Much has been written about the impact that the US Commerce Department sanctions announced on May 15, 2020 will have on Huawei. In the short term, they will blunt Huawei’s growth for sure. But the prevailing view among media and analysts is that the sanctions will not ultimately take the company out of business.
But this is not what I want to talk about here. Much less attention has been drawn to the impact of the policy on the United States. My reflections below are about the long-term implications for the US market and technology, not the political underpinnings of the new policies.
Huawei will not simply disappear if it cannot use US components and IP. It will fight tooth and nail with the support of the Chinese government and a huge home market – it is a matter of survival and of national pride. It may take time, but Huawei will find a way to replace US vendors and to further increase R&D investment to secure a broader IP footprint. Huawei already spends $8.38 billion (about 15% of revenues) on R&D, nearly twice as much as Ericsson and Nokia combined ($4.46 billion).
The most immediate effect will be that US device and infrastructure suppliers will see a decrease in sales because of being unable to sell to Huawei or its partners – notably, but not exclusively, TSMC. This is going to especially hurt chipset and components companies such as Qualcomm, Intel and Broadcom, but also smaller companies such as Finisar or Oclaro. In the long term, the emergence of technologically strong non-US suppliers may erode the US leading role in the semiconductor market.

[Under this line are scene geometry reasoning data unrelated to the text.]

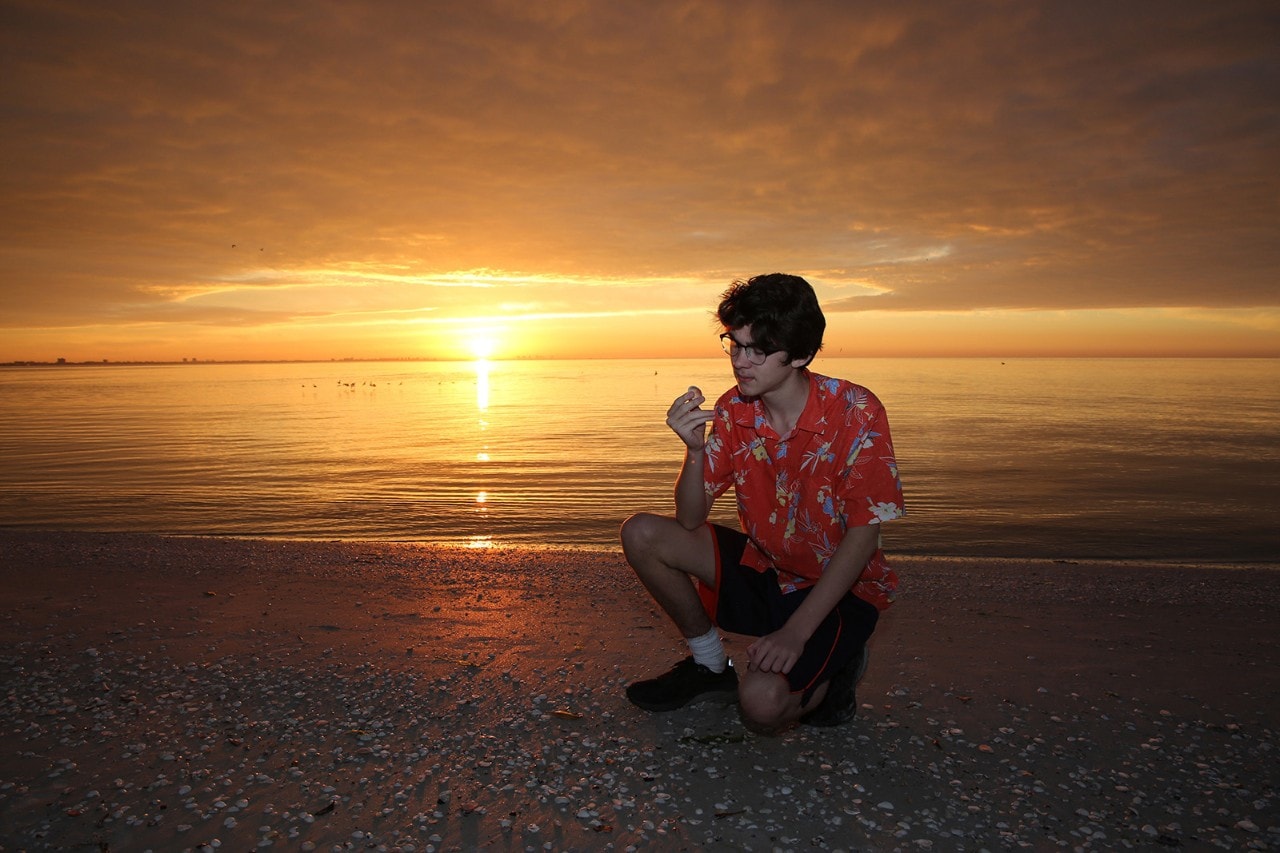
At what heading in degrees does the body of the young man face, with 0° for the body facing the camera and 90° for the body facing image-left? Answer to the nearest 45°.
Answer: approximately 45°
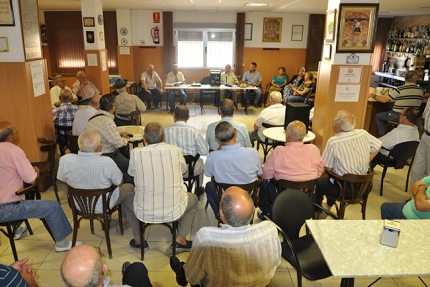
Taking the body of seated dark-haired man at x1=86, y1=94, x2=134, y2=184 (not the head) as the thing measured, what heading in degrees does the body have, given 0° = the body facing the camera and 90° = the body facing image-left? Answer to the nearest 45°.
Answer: approximately 225°

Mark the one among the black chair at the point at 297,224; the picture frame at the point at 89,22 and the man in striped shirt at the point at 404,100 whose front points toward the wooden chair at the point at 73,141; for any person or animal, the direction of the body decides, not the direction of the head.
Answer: the picture frame

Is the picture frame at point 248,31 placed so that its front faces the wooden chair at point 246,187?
yes

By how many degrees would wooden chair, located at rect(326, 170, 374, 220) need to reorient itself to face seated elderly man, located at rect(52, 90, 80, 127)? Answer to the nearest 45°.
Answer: approximately 45° to its left

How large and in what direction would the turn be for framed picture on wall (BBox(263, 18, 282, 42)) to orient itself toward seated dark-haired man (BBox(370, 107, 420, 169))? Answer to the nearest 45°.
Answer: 0° — it already faces them

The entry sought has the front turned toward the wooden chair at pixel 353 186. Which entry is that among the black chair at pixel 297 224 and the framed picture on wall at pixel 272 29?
the framed picture on wall

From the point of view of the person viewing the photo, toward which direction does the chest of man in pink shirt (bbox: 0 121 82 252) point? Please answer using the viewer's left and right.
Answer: facing to the right of the viewer

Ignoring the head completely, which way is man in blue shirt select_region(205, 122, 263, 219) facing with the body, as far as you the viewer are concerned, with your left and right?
facing away from the viewer

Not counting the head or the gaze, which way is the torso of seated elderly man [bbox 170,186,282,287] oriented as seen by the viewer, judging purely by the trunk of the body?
away from the camera

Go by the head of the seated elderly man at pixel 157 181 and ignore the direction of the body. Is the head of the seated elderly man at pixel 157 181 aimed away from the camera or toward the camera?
away from the camera

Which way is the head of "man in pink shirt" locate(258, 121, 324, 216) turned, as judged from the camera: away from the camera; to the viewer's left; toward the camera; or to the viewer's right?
away from the camera
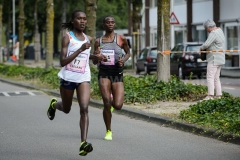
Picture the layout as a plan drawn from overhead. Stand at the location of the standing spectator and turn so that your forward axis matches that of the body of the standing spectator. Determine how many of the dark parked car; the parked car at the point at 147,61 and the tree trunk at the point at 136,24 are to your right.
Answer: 3

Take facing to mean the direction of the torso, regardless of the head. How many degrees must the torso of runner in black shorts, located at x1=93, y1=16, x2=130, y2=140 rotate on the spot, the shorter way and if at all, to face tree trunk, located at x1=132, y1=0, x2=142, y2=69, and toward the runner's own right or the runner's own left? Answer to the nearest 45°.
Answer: approximately 180°

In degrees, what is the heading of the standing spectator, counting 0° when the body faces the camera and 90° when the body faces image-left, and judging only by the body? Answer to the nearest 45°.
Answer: approximately 90°

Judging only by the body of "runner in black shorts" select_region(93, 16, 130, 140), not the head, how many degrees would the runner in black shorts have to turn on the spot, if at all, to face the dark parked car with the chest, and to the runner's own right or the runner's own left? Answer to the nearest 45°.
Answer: approximately 180°

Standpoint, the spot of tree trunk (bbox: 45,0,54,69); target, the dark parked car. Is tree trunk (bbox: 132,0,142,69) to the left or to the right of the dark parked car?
left
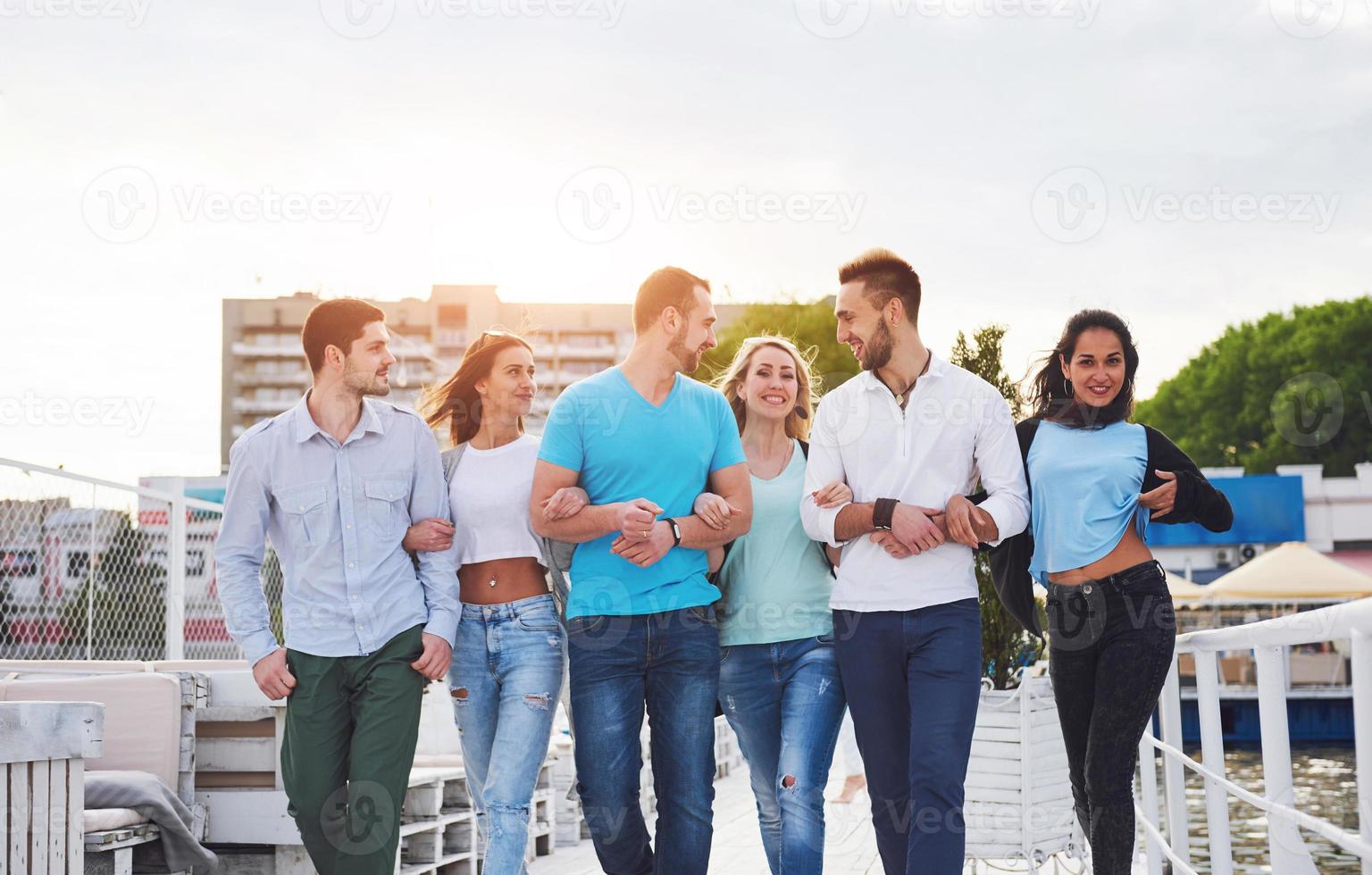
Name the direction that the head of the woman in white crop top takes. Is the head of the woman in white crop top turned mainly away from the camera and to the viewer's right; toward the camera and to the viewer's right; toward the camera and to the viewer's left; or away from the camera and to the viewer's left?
toward the camera and to the viewer's right

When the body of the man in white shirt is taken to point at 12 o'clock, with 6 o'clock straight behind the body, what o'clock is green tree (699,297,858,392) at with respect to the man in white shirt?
The green tree is roughly at 6 o'clock from the man in white shirt.

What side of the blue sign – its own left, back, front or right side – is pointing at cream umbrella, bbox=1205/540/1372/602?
front

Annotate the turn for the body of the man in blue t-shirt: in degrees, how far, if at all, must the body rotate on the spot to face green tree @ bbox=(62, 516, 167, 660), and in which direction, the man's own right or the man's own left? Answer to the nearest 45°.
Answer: approximately 135° to the man's own right

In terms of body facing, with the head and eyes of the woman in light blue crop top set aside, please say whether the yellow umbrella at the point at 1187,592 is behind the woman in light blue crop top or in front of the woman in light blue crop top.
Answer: behind

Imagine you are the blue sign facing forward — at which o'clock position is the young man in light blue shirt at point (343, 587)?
The young man in light blue shirt is roughly at 12 o'clock from the blue sign.

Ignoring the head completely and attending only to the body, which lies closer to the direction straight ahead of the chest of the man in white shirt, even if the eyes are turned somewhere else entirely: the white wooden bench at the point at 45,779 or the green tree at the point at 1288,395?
the white wooden bench

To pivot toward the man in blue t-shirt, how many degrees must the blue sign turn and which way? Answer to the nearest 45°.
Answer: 0° — it already faces them

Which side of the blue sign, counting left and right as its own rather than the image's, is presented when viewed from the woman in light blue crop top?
front

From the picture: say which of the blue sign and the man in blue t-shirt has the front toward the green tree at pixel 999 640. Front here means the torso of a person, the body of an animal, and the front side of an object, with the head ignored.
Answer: the blue sign

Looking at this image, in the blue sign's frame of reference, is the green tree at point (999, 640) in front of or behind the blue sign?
in front
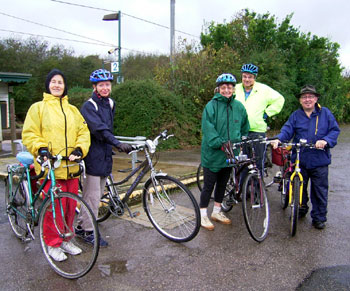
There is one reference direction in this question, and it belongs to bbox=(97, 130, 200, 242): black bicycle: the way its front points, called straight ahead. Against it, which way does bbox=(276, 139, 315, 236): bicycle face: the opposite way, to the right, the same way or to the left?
to the right

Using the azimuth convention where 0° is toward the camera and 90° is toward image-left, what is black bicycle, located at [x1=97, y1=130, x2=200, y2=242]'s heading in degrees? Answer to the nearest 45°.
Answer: approximately 315°

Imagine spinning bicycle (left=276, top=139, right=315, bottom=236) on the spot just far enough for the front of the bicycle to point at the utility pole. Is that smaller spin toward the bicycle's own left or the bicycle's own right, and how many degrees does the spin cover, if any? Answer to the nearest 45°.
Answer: approximately 135° to the bicycle's own right

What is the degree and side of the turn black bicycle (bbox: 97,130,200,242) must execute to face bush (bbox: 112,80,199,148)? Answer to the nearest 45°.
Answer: approximately 135° to its left

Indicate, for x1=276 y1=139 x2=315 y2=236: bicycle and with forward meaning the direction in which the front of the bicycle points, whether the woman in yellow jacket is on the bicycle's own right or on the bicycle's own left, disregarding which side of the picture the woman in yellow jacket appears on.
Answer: on the bicycle's own right

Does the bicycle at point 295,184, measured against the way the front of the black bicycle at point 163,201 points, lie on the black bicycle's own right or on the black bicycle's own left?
on the black bicycle's own left

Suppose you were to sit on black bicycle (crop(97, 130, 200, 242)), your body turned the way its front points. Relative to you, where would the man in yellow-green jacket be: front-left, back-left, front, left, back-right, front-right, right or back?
left

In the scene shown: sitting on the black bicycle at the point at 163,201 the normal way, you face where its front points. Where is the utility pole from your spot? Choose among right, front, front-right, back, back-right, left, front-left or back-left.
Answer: back-left

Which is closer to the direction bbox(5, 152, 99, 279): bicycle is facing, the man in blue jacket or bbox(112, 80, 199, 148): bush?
the man in blue jacket

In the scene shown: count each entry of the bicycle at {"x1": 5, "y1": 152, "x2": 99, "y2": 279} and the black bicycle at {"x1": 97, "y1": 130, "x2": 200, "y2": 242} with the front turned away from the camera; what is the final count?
0
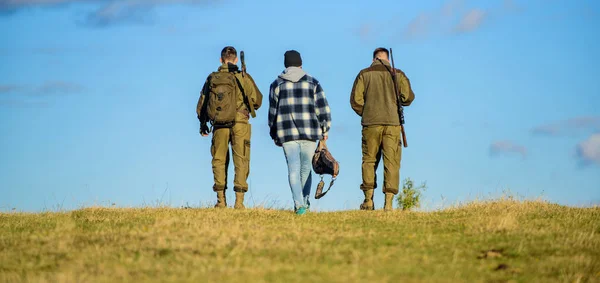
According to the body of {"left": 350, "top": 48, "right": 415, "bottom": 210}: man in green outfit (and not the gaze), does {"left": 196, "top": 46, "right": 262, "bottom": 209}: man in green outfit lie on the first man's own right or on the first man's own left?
on the first man's own left

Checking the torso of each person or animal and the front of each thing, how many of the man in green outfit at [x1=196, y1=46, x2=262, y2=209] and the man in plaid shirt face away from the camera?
2

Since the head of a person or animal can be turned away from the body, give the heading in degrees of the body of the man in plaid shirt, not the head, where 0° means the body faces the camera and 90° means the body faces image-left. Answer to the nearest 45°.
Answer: approximately 180°

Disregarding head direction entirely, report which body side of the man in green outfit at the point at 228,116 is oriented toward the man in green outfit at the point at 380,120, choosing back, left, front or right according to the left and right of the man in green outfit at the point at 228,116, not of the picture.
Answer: right

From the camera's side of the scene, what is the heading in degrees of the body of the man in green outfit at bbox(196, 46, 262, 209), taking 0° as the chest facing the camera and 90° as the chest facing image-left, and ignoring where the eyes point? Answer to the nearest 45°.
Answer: approximately 180°

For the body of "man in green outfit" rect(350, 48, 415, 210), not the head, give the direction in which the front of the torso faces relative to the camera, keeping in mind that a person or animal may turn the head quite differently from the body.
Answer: away from the camera

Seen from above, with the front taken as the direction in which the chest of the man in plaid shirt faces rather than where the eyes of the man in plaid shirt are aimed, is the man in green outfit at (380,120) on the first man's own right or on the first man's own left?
on the first man's own right

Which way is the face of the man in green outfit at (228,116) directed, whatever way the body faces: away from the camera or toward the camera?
away from the camera

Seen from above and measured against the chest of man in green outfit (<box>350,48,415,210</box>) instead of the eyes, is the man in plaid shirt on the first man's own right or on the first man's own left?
on the first man's own left

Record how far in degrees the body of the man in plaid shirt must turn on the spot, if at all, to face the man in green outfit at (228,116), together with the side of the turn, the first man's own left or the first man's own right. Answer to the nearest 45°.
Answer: approximately 45° to the first man's own left

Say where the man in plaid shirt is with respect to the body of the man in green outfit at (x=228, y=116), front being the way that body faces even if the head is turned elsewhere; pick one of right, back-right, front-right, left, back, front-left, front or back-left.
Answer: back-right
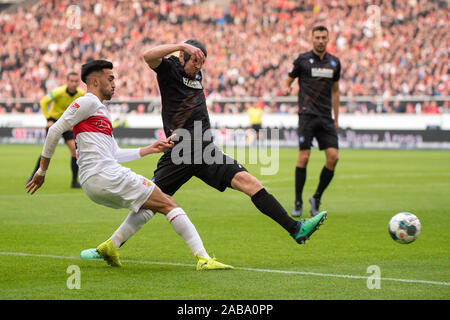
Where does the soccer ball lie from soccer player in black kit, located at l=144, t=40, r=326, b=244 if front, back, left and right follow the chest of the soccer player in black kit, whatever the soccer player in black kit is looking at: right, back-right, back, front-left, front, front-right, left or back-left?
front-left

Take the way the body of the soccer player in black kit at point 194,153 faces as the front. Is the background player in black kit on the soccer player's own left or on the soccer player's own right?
on the soccer player's own left

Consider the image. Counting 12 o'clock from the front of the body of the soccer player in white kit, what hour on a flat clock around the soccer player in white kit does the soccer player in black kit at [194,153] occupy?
The soccer player in black kit is roughly at 11 o'clock from the soccer player in white kit.

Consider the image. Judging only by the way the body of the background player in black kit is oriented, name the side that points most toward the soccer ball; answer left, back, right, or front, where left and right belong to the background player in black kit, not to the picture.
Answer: front

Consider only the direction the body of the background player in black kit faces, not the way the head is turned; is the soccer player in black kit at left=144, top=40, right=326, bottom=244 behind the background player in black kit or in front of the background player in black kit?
in front

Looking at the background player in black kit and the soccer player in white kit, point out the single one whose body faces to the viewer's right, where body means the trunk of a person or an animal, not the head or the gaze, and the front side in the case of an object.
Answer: the soccer player in white kit

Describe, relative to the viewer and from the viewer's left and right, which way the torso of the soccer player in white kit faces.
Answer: facing to the right of the viewer

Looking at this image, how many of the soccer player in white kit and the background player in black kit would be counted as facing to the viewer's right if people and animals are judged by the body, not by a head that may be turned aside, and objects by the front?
1

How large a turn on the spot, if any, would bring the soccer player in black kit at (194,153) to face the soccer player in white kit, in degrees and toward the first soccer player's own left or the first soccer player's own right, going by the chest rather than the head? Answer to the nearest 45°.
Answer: approximately 90° to the first soccer player's own right

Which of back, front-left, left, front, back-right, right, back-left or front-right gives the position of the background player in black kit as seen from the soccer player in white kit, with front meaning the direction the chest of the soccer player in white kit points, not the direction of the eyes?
front-left

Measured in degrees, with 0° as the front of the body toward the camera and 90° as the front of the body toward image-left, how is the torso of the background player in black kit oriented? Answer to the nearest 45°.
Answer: approximately 0°

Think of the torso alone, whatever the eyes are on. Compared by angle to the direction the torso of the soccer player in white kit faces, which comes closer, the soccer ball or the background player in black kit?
the soccer ball

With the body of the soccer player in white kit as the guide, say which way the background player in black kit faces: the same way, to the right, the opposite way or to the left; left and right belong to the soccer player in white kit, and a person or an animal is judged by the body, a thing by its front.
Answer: to the right
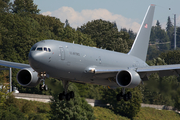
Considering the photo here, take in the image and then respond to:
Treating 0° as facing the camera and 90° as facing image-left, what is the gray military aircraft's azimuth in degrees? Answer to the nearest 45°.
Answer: approximately 45°
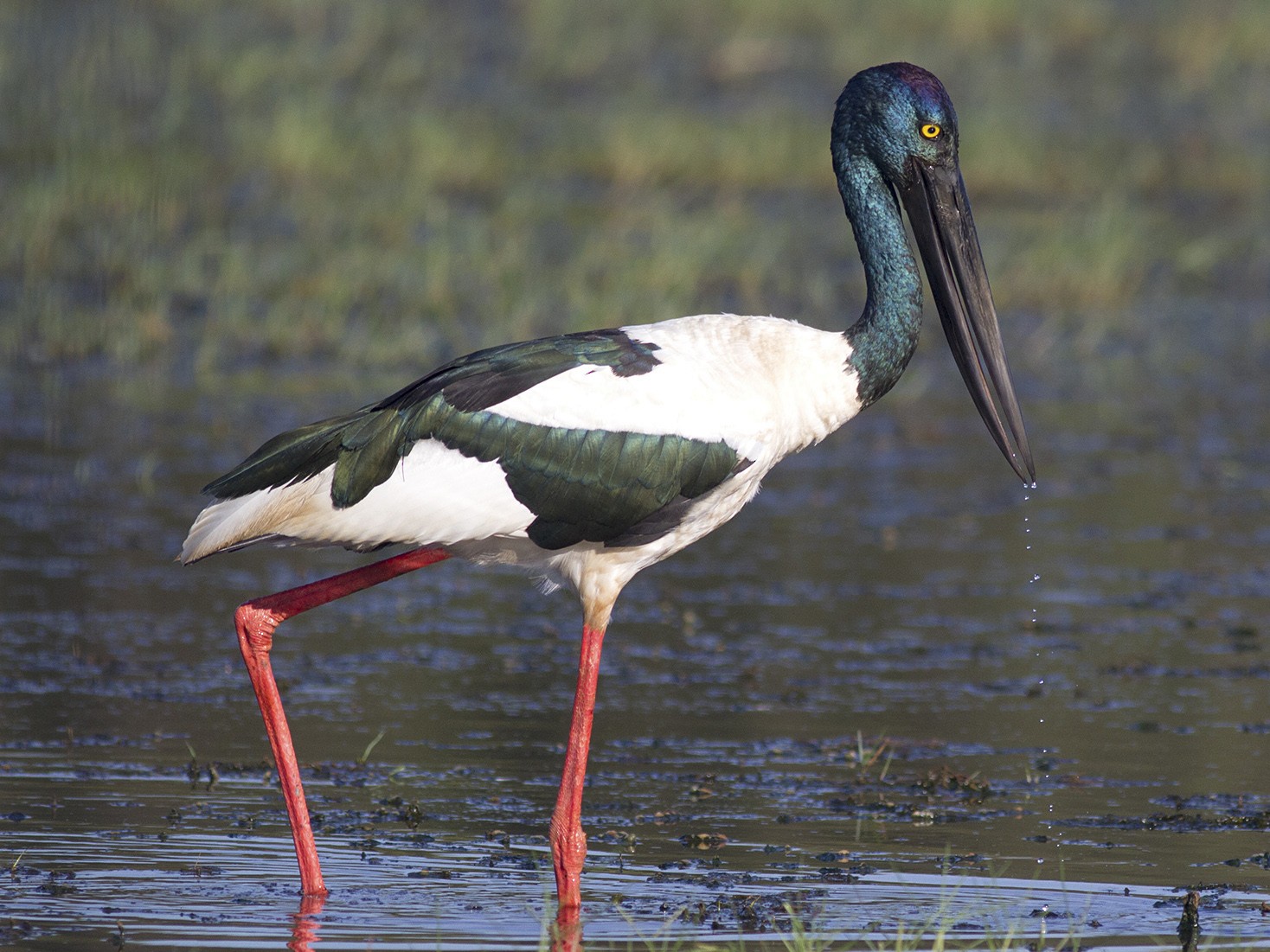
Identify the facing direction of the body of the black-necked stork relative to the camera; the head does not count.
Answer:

But the disruption will go beyond the semiconductor sector, especially if China decides to retaliate. It may affect companies like Apple, with 14.8% revenues from China. The Chinese may decide to buy Chinese and ditch their beloved iPhones, even if there is no outright ban on their sales.
To remove or minimize dependency on the United States, Chinese vendors (and, preemptively, others too, perhaps) will step up their R&D investment to develop technologies based on domestic IP. China and other emerging countries such as India have a huge pool of well-educated engineers, software developers and other technologists who might find coming to the US less attractive. Many of them may choose to remain in their countries and build a wireless industry less dependent and subservient with the support of local operators and governments. The center of gravity for technological innovation in the long term may shift away from the US, and protectionism will hasten the pace of this change.
In addition, the US’s moves against Huawei could cause fragmentation of global standards and technology development. Inclusivity and convergence to global standards has been essential to the growth of wireless technologies, even though it invariably requires hard compromises from everybody. Could Wi-Fi have become the most widely used wireless technology without a global standard and spectrum harmonization? Creating a polarized technology environment, where vendors and operators have to carefully guard who they can and cannot work with, will make it harder for them to collaborate and agree to compromise. Marginalizing China in standards bodies such as 3GPP would most likely create competing standards. The resulting standard fragmentation will hurt not just China and the US – and not just the wireless industry.
In addition, protracted and escalating economic warfare could spread beyond China and the US because vendors across the globe may want to reduce their dependency on US or Chinese components and will want to preserve access to both the Chinese and US markets. If technological leadership becomes more distributed across countries, regional ecosystems may emerge. More geographic diversity will increase the competition for US companies (and possibly for Chinese ones too).
Openness as an alternative to protectionism
Instead of shutting doors to single out individual players, opening up the wireless ecosystem to a more varied set of vendors is going to be more beneficial to the US market, especially since we do not have a domestic tier-one wireless infrastructure vendor, but a rich milieu of innovative and creative companies that deserve to have their seat at the table and succeed.
As wireless operators build their 5G networks, an open environment encourages a wider selection of vendors to work side by side and promote technological innovation and increases cost efficiency. It will also strengthen the commitment of all players to global standards and to open-source platforms.
This approach also puts pressure on incumbent Tier 1 vendors to open to competition and reduce the dependency of operators on them. Indeed, this is one of the reasons why operators have been pushing to open interfaces and expand the ecosystem. Under pressure from mobile operators, Tier 1 vendors like Nokia and Ericsson have come to accept the challenge and participate in organizations such as the O-RAN Alliance, which is committed to the evolution toward a more open and disintegrated access network.
Notably, Huawei is not a member of the O-RAN Alliance and refrains from participating in some open source and ecosystem-wide initiatives. This may do more harm to the company in the long term: it may lose acceptance as a result of market forces that can be more difficult to bypass than policies.
Transparency and security
With more players and more open interfaces, and transparency built in the networks, it will be not only easier, but necessary, for all to stay vigilant about each other. This will make it possible to expose – and harder to conceal – security, privacy and safety breaches.
Network disaggregation, distributed architectures, virtualization and, more generally, open interfaces are far more effective at ensuring fair competition, security and performance excellence in our networks than bans and trade barriers. A global open ecosystem allows us to retain the technological leadership we have built using talent from all over the world. We should be pushing the technology boundaries forward, not backward.